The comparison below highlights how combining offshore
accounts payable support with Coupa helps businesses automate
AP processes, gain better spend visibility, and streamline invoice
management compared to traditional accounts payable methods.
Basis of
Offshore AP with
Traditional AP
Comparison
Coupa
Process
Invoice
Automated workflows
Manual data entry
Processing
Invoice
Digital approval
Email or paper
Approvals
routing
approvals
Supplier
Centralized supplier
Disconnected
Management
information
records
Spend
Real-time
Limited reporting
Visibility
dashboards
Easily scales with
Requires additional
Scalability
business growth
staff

_ _ _ _

→ WHAT THIS TASK INVOLVES
Filter the entries and copy out every line with the word "accounts".

→ SOLVED EXERCISE
accounts payable support with Coupa helps businesses automate
management compared to traditional accounts payable methods.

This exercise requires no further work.